この時点では、シーゲルのキャリアがどこに向かっているのか明確ではなかった。多くの映画監督は長編に戻ることなくテレビに進出していたが、彼の次の2作はその疑問に堂々と答えている。 マディガン』(1968)は、1960年代最高の警察ドラマであり、殺人犯を追う刑事のタイトルロールをリチャード・ウィドマークが好演したほか、警察本部長役のフォンダ、マディガンの妻役のインガー・スティーブンスも注目に値する。 1968年、シーゲルは『クーガンズ・ブラフ』を監督し、海外でセルジオ・レオーネ監督と「スパゲッティ・ウエスタン」シリーズを製作していたクリント・イーストウッドをアメリカの観客に知らしめた。 このアクション映画の古典でイーストウッドは、逃亡した殺人犯を送還するためにニューヨークに派遣されたアリゾナ州の饒舌な保安官補を演じた。 モラルの欠けた一匹狼は、シーゲル監督作品によく登場するキャラクターとなった。 次のプロジェクトでは、ロバート・トッテンに代わって『ガンマンの死』(1969年)を手がけ、再びウィドマークを起用した。 しかし、シーゲルとトッテンはこの映画から名前を消し、アレン・スミシー(監督に勘当された作品の定番偽名)のクレジットで公開された。 イーストウッドがカウボーイに扮し、修道女のふりをした娼婦(シャーリー・マクレーン)を3人の強姦魔から救うという、ちょっと気まぐれな西部劇である『Two Mules for Sister Sara』(1970)は、バド・ボエティカーの物語が元になっている。 次に、『The Beguiled』(1971年)は、アメリカの南北戦争後期を舞台にした珍しい心理ドラマです。 イーストウッドは負傷した北軍兵士を演じ、南部の全寮制女子校に到着したことから緊張が高まり、ついには殺人を犯してしまう。 このゴシック映画は、ヨーロッパでは人気を博したが、当初はアメリカの観客に拒絶された。 しかし、1971年、アメリカの映画ファンは、シーゲルの最も有名な作品(必ずしも最も賞賛された作品ではないが)である『ダーティハリー』に大勢集まった。 サンフランシスコで連続殺人犯を追うタフな警察官ハリー・キャラハンを演じたイーストウッドは、1970年代の典型的なアンチヒーローとして一躍スターダムにのし上がった。 5565>
シーゲルは次に『チャーリー・ヴァリック』(1973)を作りましたが、これは一流のスリラーで、銀行強盗でマフィアの金を無意識に盗んで殺し屋から逃げ回る小物強盗をウォルター・マッソーの役で演じています。 シーゲルは『黒い風車』(1974年)でスパイの世界に踏み込み、マイケル・ケインが息子を誘拐されたスパイを演じた。 しかし、監督はこのジャンルに不安を感じているようで、結末は期待はずれだった。 この作品は、癌で死にゆくガンマンを演じたジョン・ウェインの遺作となった。

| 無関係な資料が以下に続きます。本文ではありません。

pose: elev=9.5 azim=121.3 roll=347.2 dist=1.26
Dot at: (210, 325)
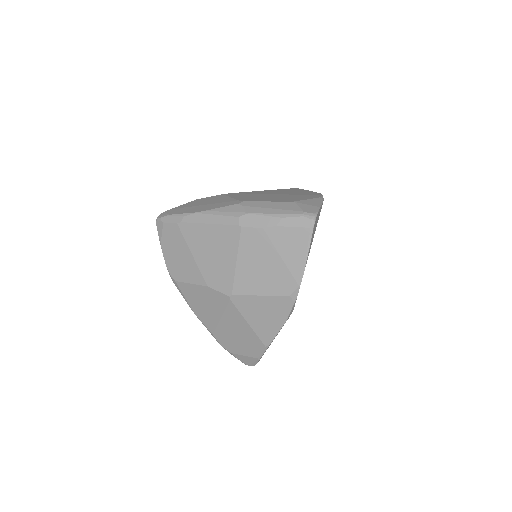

ウェインは1979年に癌の合併症で死亡する。 ジェームズ・スチュワート、ローレン・バコール、リチャード・ブーン、ヒュー・オブライアン、ジョン・キャラダインなどのキャストは特に注目され、この作品をシーゲルの最高傑作と呼ぶ人もいる。 テレフォン』(1977年)はそのレベルにはないが、ピーター・ハイアムズから引き継いだシーゲルは、複雑ではあっても堅実なスパイ・ドラマを作り上げ、KGB諜報員を演じるチャールズ・ブロンソンの演技が印象的であった。
『アルカトラズからの脱出』(1979年)は、実在の囚人フランク・モリスが1962年にアルカトラズ島の刑務所から脱出する様子を描いた作品で、イーストウッドにとって最高の乗り物となりました。 必要以上に長いかもしれないが、この映画はその荒々しさによって力を得ている。 シーゲルの最後の2作は、興行的に失敗した。 ラフ・カット』(1980年)では、バート・レイノルズが上品な宝石泥棒を演じたが、シーゲルはこの作品に携わった数人の監督の中で最後の監督となった。 コメディーの『ジンクス』(Jinxed! (1982)では、ベット・ミドラーがブラックジャックのディーラー(ケン・ウォール)と共謀して、ギャンブラーのボーイフレンド(リップ・トーン)を殺そうとする歌手を演じた。 5565>
シーゲルの自伝『A Siegel Film』(1993年)は、彼の死後に出版された。 この本の序文は、シーゲルを師と仰ぐイーストウッドが書いている。 5565> マイケル・バーソンEncyclopaedia Britannicaの編集者。